[Task input Boundary: Start]
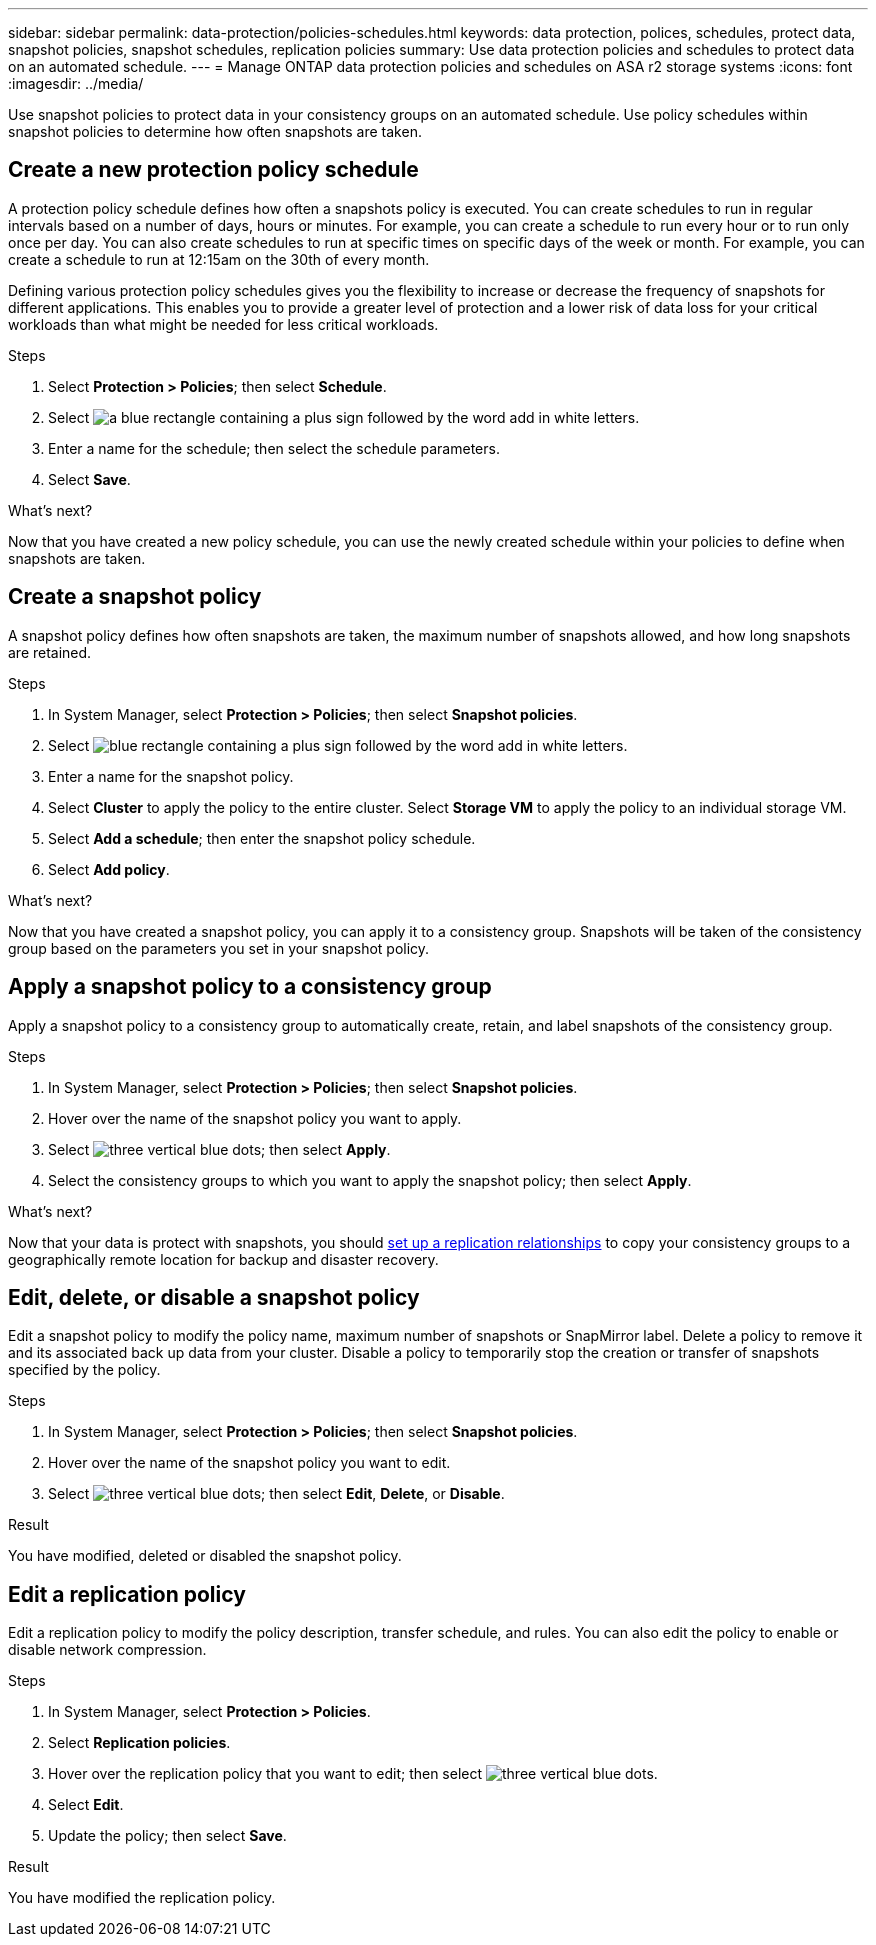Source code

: ---
sidebar: sidebar
permalink: data-protection/policies-schedules.html
keywords: data protection, polices, schedules, protect data, snapshot policies, snapshot schedules, replication policies
summary: Use data protection policies and schedules to protect data on an automated schedule.  
---
= Manage ONTAP data protection policies and schedules on ASA r2 storage systems
:icons: font
:imagesdir: ../media/

[.lead]
Use snapshot policies to protect data in your consistency groups on an automated schedule. Use policy schedules within snapshot policies to determine how often snapshots are taken.

== Create a new protection policy schedule

A protection policy schedule defines how often a snapshots policy is executed.  You can create schedules to run in regular intervals based on a number of days, hours or minutes.  For example, you can create a schedule to run every hour or to run only once per day.  You can also create schedules to run at specific times on specific days of the week or month.  For example, you can create a schedule to run at 12:15am on the 30th of every month.  

Defining various protection policy schedules gives you the flexibility to increase or decrease the frequency of snapshots for different applications. This enables you to provide a greater level of protection and a lower risk of data loss for your critical workloads than what might be needed for less critical workloads.

.Steps

. Select *Protection > Policies*; then select *Schedule*.
. Select image:icon_add_blue_bg.png[a blue rectangle containing a plus sign followed by the word add in white letters].
. Enter a name for the schedule; then select the schedule parameters.
. Select *Save*.

.What's next?

Now that you have created a new policy schedule, you can use the newly created schedule within your policies to define when snapshots are taken. 

== Create a snapshot policy

A snapshot policy defines how often snapshots are taken, the maximum number of snapshots allowed, and how long snapshots are retained.

.Steps

. In System Manager, select *Protection > Policies*; then select *Snapshot policies*.
. Select image:icon_add_blue_bg.png[blue rectangle containing a plus sign followed by the word add in white letters].
. Enter a name for the snapshot policy.
. Select *Cluster* to apply the policy to the entire cluster.  Select *Storage VM* to apply the policy to an individual storage VM.
. Select *Add a schedule*; then enter the snapshot policy schedule.
. Select *Add policy*.

.What's next?

Now that you have created a snapshot policy, you can apply it to a consistency group. Snapshots will be taken of the consistency group based on the parameters you set in your snapshot policy.


== Apply a snapshot policy to a consistency group

Apply a snapshot policy to a consistency group to automatically create, retain, and label snapshots of the consistency group.

.Steps

. In System Manager, select *Protection > Policies*; then select *Snapshot policies*.
. Hover over the name of the snapshot policy you want to apply.  
. Select image:icon_kabob.gif[three vertical blue dots]; then select *Apply*.
. Select the consistency groups to which you want to apply the snapshot policy; then select *Apply*.

.What's next?
Now that your data is protect with snapshots, you should link:snapshot-replication.html#step-3-create-a-replication-relationship[set up a replication relationships] to copy your consistency groups to a geographically remote location for backup and disaster recovery.

== Edit, delete, or disable a snapshot policy 

Edit a snapshot policy to modify the policy name, maximum number of snapshots or SnapMirror label.  Delete a policy to remove it and its associated back up data from your cluster.  Disable a policy to temporarily stop the creation or transfer of snapshots specified by the policy.

.Steps

. In System Manager, select *Protection > Policies*; then select *Snapshot policies*.
. Hover over the name of the snapshot policy you want to edit.  
. Select image:icon_kabob.gif[three vertical blue dots]; then select *Edit*, *Delete*, or *Disable*.

.Result

You have modified, deleted or disabled the snapshot policy.

== Edit a replication policy

Edit a replication policy to modify the policy description, transfer schedule, and rules.  You can also edit the policy to enable or disable network compression.

.Steps

. In System Manager, select *Protection > Policies*.
. Select *Replication policies*.
. Hover over the replication policy that you want to edit; then select image:icon_kabob.gif[three vertical blue dots].
. Select *Edit*.
. Update the policy; then select *Save*.

.Result

You have modified the replication policy.


// ONTAPDOC 1927, 2024 Sept 24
[Task input Boundary: End]
Exercise instructions
Filter the entries down to the lines that include the string "based".

Your response
A protection policy schedule defines how often a snapshots policy is executed.  You can create schedules to run in regular intervals based on a number of days, hours or minutes.  For example, you can create a schedule to run every hour or to run only once per day.  You can also create schedules to run at specific times on specific days of the week or month.  For example, you can create a schedule to run at 12:15am on the 30th of every month.  
Now that you have created a snapshot policy, you can apply it to a consistency group. Snapshots will be taken of the consistency group based on the parameters you set in your snapshot policy.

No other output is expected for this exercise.